→ **AIM**
Please repeat the records from their first line through the line that contains "state / province: Alaska", keeping both of those lines and reproducing everything between them unchanged.

[Data lines]
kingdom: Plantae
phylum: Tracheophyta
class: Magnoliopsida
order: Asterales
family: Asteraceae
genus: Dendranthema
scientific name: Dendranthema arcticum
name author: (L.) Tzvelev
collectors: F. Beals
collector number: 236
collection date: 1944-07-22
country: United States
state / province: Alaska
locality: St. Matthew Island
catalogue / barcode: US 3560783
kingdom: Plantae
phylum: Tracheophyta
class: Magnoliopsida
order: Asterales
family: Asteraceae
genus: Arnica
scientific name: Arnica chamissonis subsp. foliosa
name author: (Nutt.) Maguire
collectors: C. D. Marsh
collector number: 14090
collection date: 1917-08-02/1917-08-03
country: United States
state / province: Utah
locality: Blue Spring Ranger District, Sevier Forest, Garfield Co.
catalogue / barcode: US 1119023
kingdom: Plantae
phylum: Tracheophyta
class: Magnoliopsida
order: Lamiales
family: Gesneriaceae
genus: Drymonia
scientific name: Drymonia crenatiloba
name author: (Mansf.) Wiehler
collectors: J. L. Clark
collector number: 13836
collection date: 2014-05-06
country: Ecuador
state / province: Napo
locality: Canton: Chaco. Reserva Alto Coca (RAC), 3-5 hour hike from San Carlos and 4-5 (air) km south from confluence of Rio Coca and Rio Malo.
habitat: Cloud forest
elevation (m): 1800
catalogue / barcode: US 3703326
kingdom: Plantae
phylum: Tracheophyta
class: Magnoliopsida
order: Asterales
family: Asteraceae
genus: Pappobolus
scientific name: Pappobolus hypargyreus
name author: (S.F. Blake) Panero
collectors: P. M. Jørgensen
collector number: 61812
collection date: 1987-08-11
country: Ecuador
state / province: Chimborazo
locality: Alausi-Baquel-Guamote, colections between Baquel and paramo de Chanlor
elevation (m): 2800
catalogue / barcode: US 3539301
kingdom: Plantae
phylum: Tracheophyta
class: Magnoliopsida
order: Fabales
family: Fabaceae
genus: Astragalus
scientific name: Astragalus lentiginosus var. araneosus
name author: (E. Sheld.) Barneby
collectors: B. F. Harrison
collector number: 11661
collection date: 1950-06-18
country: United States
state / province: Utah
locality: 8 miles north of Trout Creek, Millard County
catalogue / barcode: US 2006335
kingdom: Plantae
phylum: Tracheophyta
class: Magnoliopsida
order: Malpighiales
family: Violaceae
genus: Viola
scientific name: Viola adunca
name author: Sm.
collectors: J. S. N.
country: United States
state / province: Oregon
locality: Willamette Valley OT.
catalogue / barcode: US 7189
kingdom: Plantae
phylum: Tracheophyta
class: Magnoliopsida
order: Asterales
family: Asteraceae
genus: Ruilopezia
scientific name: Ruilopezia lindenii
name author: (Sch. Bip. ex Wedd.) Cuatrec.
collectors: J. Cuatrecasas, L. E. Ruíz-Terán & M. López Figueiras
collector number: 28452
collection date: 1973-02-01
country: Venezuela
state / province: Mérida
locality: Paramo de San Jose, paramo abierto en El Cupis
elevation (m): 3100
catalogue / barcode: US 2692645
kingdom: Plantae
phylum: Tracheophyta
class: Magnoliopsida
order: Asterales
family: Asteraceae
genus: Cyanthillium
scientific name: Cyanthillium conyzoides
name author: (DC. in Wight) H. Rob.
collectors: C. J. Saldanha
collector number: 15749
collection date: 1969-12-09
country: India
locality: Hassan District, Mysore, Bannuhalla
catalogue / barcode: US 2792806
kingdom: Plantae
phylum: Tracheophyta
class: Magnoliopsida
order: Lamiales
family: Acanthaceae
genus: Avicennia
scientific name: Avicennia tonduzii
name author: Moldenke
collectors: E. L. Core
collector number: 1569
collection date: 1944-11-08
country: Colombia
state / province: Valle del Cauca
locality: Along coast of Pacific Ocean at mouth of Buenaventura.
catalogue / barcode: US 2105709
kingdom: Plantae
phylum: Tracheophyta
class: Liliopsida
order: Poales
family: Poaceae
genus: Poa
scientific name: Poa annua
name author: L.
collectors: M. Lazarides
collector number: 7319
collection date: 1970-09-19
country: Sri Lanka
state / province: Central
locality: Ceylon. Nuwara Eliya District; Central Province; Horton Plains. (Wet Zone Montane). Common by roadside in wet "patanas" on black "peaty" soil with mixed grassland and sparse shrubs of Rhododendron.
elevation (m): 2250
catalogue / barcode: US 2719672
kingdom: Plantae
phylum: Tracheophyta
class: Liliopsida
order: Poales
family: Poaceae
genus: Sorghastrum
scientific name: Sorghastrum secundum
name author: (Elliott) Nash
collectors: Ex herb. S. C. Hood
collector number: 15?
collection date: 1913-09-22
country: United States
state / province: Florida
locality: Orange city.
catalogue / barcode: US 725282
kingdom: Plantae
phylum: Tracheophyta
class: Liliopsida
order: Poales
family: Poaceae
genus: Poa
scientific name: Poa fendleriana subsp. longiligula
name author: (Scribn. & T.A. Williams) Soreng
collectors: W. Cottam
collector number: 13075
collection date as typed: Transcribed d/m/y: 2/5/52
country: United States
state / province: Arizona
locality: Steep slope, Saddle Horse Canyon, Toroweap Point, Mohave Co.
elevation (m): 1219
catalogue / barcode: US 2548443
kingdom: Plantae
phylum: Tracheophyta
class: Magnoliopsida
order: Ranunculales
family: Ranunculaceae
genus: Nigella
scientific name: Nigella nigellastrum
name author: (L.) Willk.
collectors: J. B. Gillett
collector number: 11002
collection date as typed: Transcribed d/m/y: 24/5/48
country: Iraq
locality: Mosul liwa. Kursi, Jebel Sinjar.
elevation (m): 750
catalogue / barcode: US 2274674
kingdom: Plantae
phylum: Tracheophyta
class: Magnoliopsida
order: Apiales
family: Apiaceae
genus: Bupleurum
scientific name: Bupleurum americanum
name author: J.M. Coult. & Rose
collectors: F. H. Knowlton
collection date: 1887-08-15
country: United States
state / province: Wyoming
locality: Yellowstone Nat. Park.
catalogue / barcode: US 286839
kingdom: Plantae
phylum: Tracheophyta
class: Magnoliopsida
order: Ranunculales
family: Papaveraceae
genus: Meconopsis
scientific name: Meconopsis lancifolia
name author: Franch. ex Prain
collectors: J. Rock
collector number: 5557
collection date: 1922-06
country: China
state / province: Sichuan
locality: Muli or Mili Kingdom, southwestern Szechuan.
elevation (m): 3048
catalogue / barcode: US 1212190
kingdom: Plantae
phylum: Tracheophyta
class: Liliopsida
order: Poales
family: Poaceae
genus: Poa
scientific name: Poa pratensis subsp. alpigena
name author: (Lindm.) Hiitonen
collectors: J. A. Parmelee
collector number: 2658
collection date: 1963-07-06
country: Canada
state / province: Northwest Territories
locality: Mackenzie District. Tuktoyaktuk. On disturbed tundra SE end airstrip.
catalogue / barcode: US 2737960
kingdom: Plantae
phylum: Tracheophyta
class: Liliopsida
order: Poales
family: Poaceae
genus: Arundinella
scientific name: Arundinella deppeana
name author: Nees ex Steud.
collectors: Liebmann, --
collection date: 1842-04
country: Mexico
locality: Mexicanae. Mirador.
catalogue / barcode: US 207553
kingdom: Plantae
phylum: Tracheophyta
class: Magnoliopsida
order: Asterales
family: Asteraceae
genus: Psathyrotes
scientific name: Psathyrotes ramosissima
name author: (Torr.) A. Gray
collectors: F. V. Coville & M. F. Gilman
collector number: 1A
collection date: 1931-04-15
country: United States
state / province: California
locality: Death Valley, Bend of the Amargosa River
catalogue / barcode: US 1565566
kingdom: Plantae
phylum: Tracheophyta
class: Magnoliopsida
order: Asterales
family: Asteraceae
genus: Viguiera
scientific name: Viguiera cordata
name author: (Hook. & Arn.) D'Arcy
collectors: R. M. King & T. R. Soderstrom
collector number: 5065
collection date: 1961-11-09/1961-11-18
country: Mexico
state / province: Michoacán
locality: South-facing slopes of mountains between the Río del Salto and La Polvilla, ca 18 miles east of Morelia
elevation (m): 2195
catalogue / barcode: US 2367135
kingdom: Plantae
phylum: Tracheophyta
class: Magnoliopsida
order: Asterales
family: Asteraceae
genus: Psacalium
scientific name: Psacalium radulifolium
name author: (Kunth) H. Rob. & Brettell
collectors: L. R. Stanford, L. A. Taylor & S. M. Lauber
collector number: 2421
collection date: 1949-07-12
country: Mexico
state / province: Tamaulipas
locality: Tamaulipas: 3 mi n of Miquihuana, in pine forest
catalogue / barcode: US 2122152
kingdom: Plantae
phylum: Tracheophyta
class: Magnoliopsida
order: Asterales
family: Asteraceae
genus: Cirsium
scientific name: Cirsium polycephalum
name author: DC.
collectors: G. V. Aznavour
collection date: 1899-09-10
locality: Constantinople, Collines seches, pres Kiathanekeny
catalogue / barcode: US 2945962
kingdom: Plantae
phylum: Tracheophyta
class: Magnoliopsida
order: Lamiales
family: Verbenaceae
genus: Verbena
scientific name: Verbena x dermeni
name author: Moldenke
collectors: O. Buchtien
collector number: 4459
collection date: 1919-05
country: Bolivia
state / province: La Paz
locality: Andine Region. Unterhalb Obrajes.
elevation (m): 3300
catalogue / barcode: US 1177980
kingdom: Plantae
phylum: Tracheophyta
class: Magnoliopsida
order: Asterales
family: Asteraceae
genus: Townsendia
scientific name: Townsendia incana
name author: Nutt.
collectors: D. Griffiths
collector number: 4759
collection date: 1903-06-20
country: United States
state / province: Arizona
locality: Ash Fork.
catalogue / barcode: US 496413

→ **EXERCISE RESPONSE**
kingdom: Plantae
phylum: Tracheophyta
class: Magnoliopsida
order: Asterales
family: Asteraceae
genus: Dendranthema
scientific name: Dendranthema arcticum
name author: (L.) Tzvelev
collectors: F. Beals
collector number: 236
collection date: 1944-07-22
country: United States
state / province: Alaska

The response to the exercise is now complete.